Mast Cells Increase Gene Expression Of Osteoclastogenic Markers In SHR

Objectives: Spontaneously hypertensive rats (SHR) present genetic alterations in bone metabolism and in adaptive immunity. Mast cells (MCs) and their secreted products play a fundamental role in inflammatory response, tissue repair and defense of the organism and may also be involved in bone metabolism which play a potentially pathogenic role in osteoporosis bone loss. The aim of this study was to evaluate the influence of mast cells in the gene expression of bone resorption markers in osteosclasts cells from bone marrow of SHR in vitro.
Methods: Cells extracted from bone marrow of femur of 5 week-old male SHR were incubated in α-MEM medium with soluble macrophage colony-stimulating factor (M-CSF 100ng/mL) for 3 days. Then, these cells were plated in 24-well culture plates at density of 1x10⁴ cells/well where they received osteclastogenic medium (OCM, M-CSF 30ng/mL; RANK-L 100ng/mL) for 7 days. The RBL-2H3 MC lines were added in inserts at density of 2x10⁴ cells/insert at the 4^th day of osteoclast culture, forming co-culture. Were evaluated the gene expression of osteoclastogenic markers at day 7 by qRT-PCR.
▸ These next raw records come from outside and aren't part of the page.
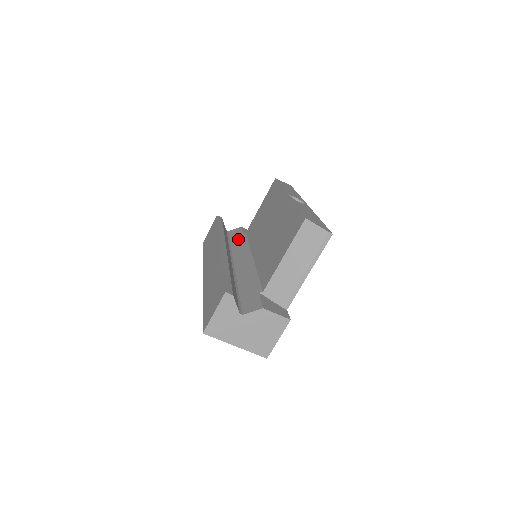
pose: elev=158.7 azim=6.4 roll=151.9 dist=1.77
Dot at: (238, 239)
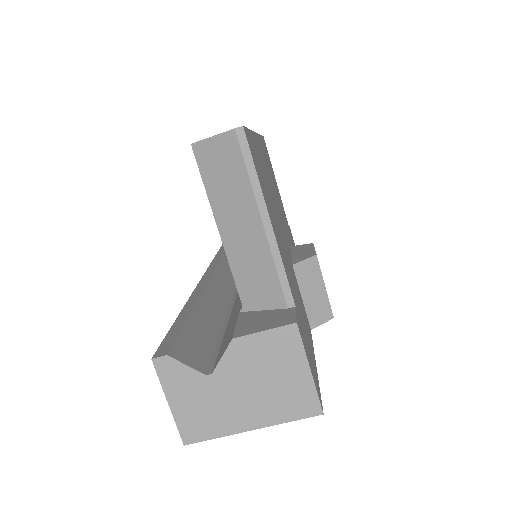
Dot at: occluded
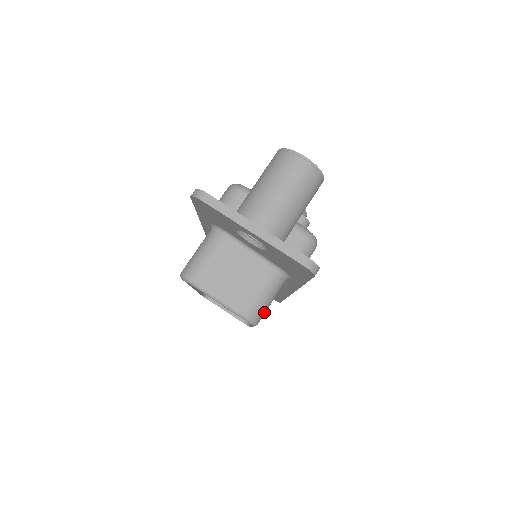
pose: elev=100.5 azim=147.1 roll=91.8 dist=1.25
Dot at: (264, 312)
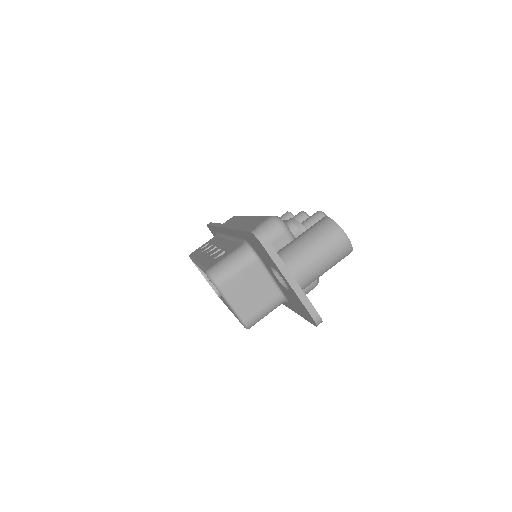
Dot at: (258, 321)
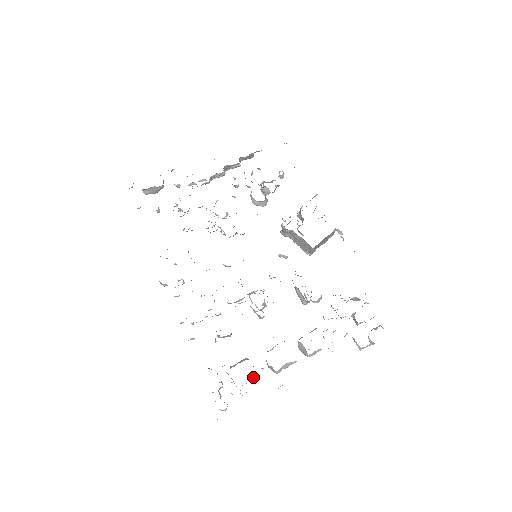
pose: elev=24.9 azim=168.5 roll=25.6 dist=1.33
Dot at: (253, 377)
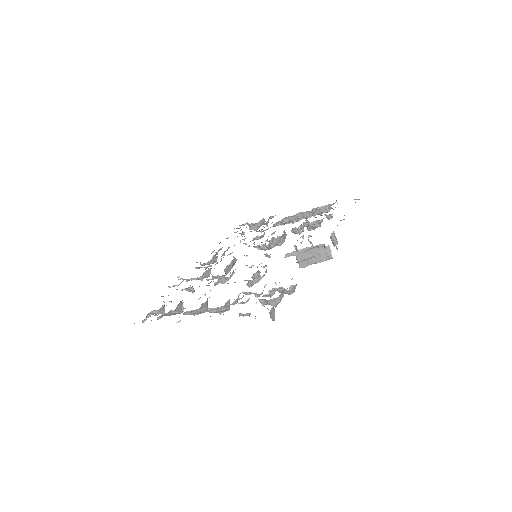
Dot at: (172, 311)
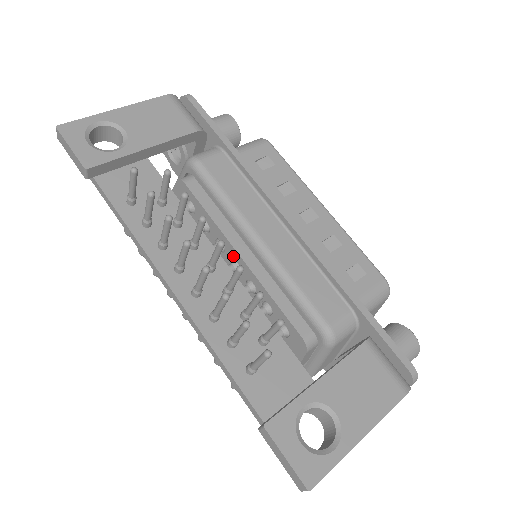
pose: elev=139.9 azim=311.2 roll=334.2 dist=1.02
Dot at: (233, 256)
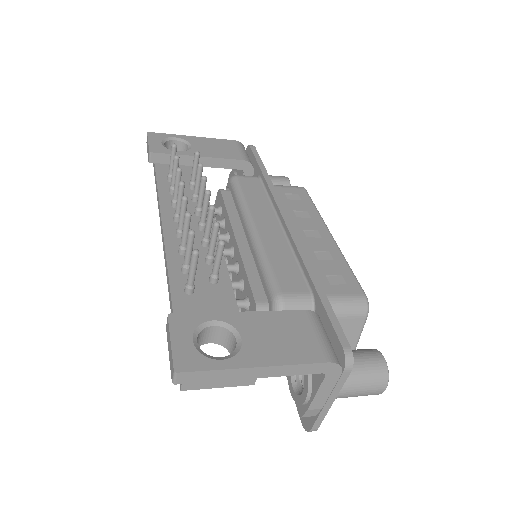
Dot at: (232, 242)
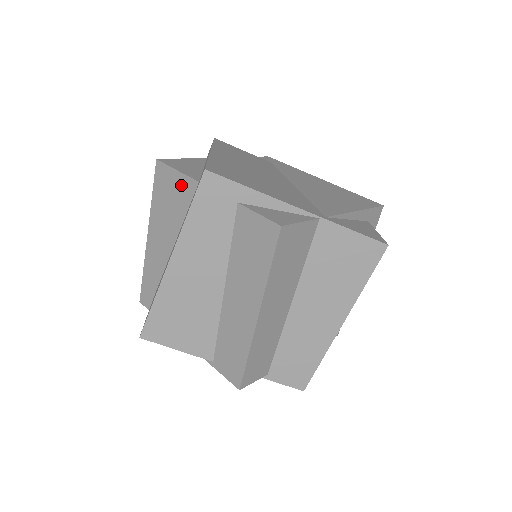
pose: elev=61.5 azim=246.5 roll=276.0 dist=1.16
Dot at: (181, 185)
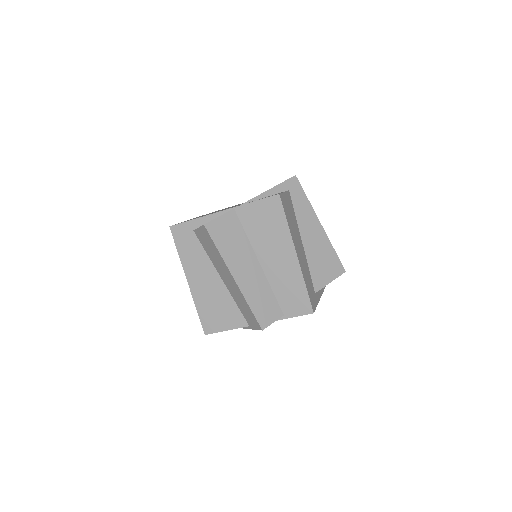
Dot at: occluded
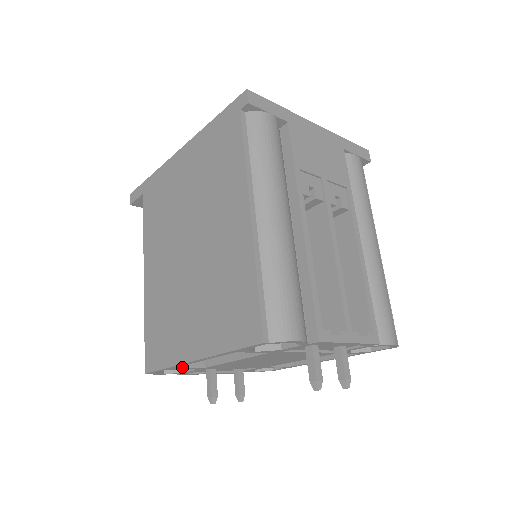
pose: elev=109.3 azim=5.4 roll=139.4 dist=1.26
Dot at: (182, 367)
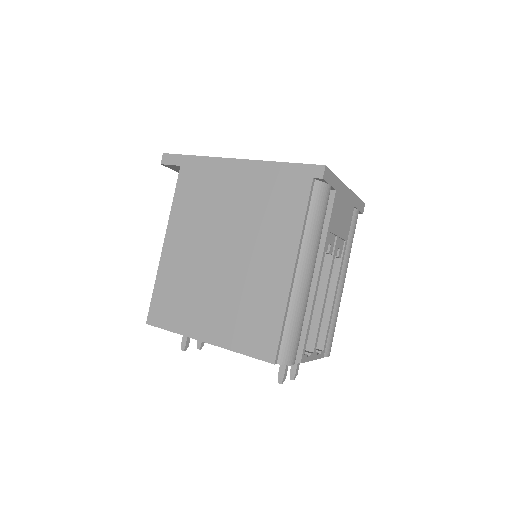
Dot at: occluded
Results: The addition of MCs in the osteoclasts culture decreased gene expression of transcription factor evaluated as NFATc1 (p<0.05) and osteoclast-associated receptor (OSCAR). On the other hand, the co-culture increased the expression of tartrate-resistant acid phosphatase (TRAP), cathepsin-K (CtsK), matrix metalloproteinase-2 (MMP-2), matrix metalloproteinase-9 (MMP-9) and suppressor of cytokine signaling 1 (SOCS-1) (p<0.001).

Conclusions: Indirect mast cell co-culture decreased gene expression of transcription factors involved in the osteoclast differentiation and increased the gene expression profile of important osteoclastogenic markers involved in the matrix degradation and bone resorption process.